Anicetus is a operational telemetry system for generating streams of information that are useful in monitoring, analyzing, and triaging software systems. It differs from traditional logging components by focusing on capturing parametric information as well as the topology of information flow within the system. This information becomes critical as system complexity grows and no currently available logging packages ease the assimilation of this information. The project wiki describes the general architecture and protocol for Anicetus. Language specific implementations provide the details of each binding.
Anicetus is a software telemetry framework. Telemetry differs from logging in terms of both goals and content. Logging attempts to provide information for both operational monitoring and software debugging. In doing so, it is required to serve two masters and often neither of them particularly well. The software developer is constantly faced with the problem of what to log with the result often being too much and too little is logged, at the same time. Telemetry is focused solely on providing information that is useful for understanding the operation of the software from an operational perspective. Operations is primarily interested in the following facts:
- How healthy is the application?
- What errors is the application encountering that block proper operation?

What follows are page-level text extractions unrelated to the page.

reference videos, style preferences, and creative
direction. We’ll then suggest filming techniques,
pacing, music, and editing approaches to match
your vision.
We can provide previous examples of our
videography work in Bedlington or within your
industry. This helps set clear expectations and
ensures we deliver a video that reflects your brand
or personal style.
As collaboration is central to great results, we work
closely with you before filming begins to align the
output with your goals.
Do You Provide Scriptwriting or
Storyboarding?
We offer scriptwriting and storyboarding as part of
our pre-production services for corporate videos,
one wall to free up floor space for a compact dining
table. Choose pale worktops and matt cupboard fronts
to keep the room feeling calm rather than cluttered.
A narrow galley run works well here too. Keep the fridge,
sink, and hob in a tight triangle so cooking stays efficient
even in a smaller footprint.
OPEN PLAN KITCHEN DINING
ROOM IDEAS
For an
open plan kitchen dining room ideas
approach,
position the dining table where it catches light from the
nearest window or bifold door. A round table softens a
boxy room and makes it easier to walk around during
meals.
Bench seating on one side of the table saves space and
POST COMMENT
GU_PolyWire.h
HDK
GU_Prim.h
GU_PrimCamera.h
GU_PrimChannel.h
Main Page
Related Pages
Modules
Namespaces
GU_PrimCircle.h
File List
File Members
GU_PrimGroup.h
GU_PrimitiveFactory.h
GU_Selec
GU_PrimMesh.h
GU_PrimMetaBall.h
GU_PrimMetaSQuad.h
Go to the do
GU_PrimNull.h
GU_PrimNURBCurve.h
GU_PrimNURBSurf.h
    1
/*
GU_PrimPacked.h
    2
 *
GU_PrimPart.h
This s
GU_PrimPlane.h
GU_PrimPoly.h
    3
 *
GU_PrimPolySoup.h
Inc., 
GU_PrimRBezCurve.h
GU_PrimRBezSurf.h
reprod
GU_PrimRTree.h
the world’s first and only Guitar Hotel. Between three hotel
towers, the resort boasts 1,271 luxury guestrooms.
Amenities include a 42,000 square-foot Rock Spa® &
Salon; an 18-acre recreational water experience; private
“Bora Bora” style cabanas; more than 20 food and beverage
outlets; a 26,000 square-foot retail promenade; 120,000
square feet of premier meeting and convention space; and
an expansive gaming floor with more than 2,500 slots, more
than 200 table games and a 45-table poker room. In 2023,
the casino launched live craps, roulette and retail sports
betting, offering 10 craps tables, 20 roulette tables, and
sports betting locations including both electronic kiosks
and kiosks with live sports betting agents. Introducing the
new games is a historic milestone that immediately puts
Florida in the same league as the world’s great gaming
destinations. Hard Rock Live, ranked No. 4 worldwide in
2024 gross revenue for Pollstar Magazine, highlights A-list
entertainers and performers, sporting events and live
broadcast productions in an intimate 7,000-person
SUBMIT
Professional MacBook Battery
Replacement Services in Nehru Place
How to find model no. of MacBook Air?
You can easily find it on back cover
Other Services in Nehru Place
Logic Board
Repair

- How well is the application performing?
- What external dependencies does the application have that might impact it's operation?
- Are the business metrics in the appropriate ranges (e.g. sales, sessions, etc.)?
Developers are more focused on the flows of the application internally while operations are more focused on ensuring the business goals are being met by the system. Developers need to understand why the application fails in a particular way while operations needs to understand what components can impact the application and how those components are behaving. The challenge to date has been that logging frameworks, which are focused on the application developer have been pressed into the secondary duty of providing operational information as well.
One other key challenge for large systems is understanding the relationships between components. Static analysis cannot provide an accurate picture of these relationships for a few reasons. First, logic branches make it difficult for static tools to know for certain which of the several dependent components are involved in any given flow. Second, abstractions hide the component dependencies from developers, making it difficult for developers to articulate their dependencies. Finally, components may be used to differing levels depending upon the use case. An accurate topology of components can only be derived from the running system. This information is readily captured by a properly designed telemetry framework.